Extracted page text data
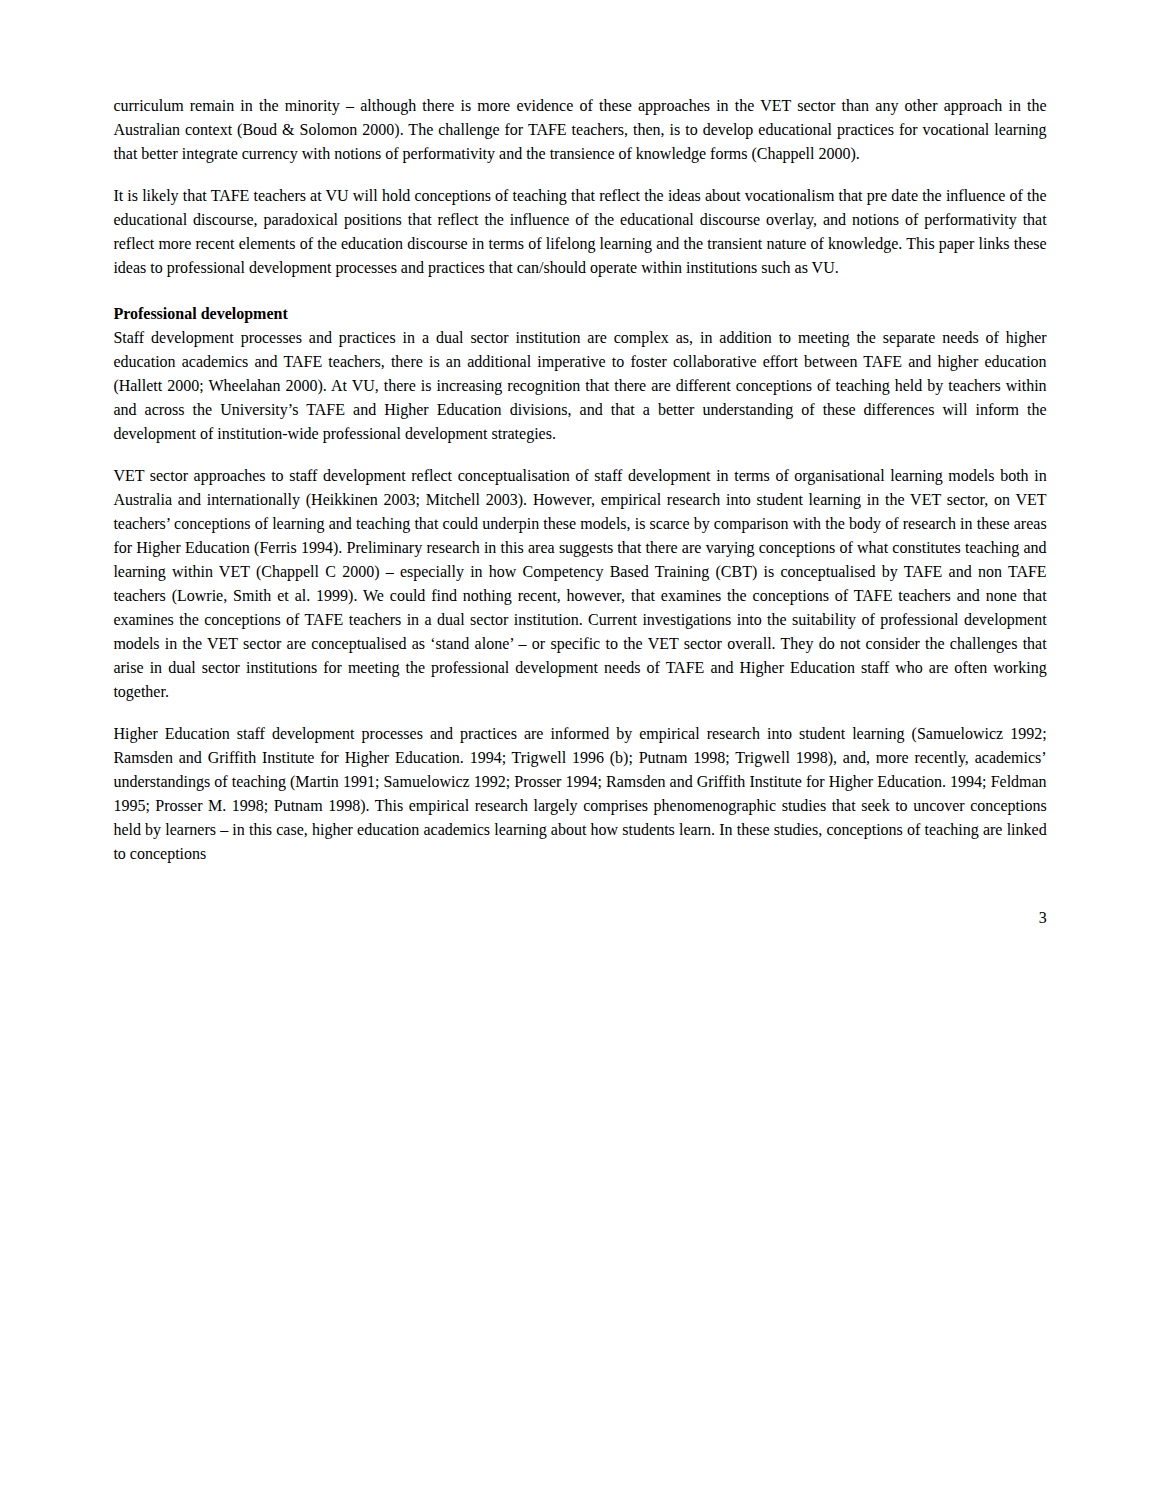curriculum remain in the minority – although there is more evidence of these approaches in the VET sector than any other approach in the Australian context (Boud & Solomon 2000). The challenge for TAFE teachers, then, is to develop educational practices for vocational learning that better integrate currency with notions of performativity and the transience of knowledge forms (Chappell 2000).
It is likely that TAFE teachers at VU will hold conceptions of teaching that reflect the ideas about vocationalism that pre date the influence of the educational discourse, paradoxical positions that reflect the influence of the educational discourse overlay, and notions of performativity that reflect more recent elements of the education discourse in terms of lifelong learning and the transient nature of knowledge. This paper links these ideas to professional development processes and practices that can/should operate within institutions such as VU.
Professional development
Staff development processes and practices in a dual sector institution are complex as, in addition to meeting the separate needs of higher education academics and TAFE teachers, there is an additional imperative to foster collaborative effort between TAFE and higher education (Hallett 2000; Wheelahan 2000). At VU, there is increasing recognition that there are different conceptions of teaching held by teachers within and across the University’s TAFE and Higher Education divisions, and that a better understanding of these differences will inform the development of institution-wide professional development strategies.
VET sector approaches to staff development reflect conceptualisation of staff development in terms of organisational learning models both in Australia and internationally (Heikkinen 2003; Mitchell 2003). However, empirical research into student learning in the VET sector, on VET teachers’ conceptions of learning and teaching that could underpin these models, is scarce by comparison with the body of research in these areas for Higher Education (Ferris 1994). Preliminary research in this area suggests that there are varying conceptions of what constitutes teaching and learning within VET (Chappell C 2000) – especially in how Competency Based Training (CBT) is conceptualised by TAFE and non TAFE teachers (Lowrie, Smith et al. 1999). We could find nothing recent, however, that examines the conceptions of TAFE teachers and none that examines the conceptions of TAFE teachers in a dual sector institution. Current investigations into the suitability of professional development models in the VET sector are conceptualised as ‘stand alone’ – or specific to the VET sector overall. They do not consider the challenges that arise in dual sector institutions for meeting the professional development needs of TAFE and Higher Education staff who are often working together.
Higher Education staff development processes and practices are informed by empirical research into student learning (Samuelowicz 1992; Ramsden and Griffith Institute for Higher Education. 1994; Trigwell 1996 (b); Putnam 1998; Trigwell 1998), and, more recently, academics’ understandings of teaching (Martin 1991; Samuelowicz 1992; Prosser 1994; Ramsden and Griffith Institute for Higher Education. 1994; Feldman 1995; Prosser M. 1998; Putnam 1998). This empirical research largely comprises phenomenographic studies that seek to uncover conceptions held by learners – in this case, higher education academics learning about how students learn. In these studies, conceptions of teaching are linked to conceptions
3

Aim of the exercise:
When a line in the records above contains the word "reflect", copy it.

Answer section:
It is likely that TAFE teachers at VU will hold conceptions of teaching that reflect the ideas about vocationalism that pre date the influence of the educational discourse, paradoxical positions that reflect the influence of the educational discourse overlay, and notions of performativity that reflect more recent elements of the education discourse in terms of lifelong learning and the transient nature of knowledge. This paper links these ideas to professional development processes and practices that can/should operate within institutions such as VU.
VET sector approaches to staff development reflect conceptualisation of staff development in terms of organisational learning models both in Australia and internationally (Heikkinen 2003; Mitchell 2003). However, empirical research into student learning in the VET sector, on VET teachers’ conceptions of learning and teaching that could underpin these models, is scarce by comparison with the body of research in these areas for Higher Education (Ferris 1994). Preliminary research in this area suggests that there are varying conceptions of what constitutes teaching and learning within VET (Chappell C 2000) – especially in how Competency Based Training (CBT) is conceptualised by TAFE and non TAFE teachers (Lowrie, Smith et al. 1999). We could find nothing recent, however, that examines the conceptions of TAFE teachers and none that examines the conceptions of TAFE teachers in a dual sector institution. Current investigations into the suitability of professional development models in the VET sector are conceptualised as ‘stand alone’ – or specific to the VET sector overall. They do not consider the challenges that arise in dual sector institutions for meeting the professional development needs of TAFE and Higher Education staff who are often working together.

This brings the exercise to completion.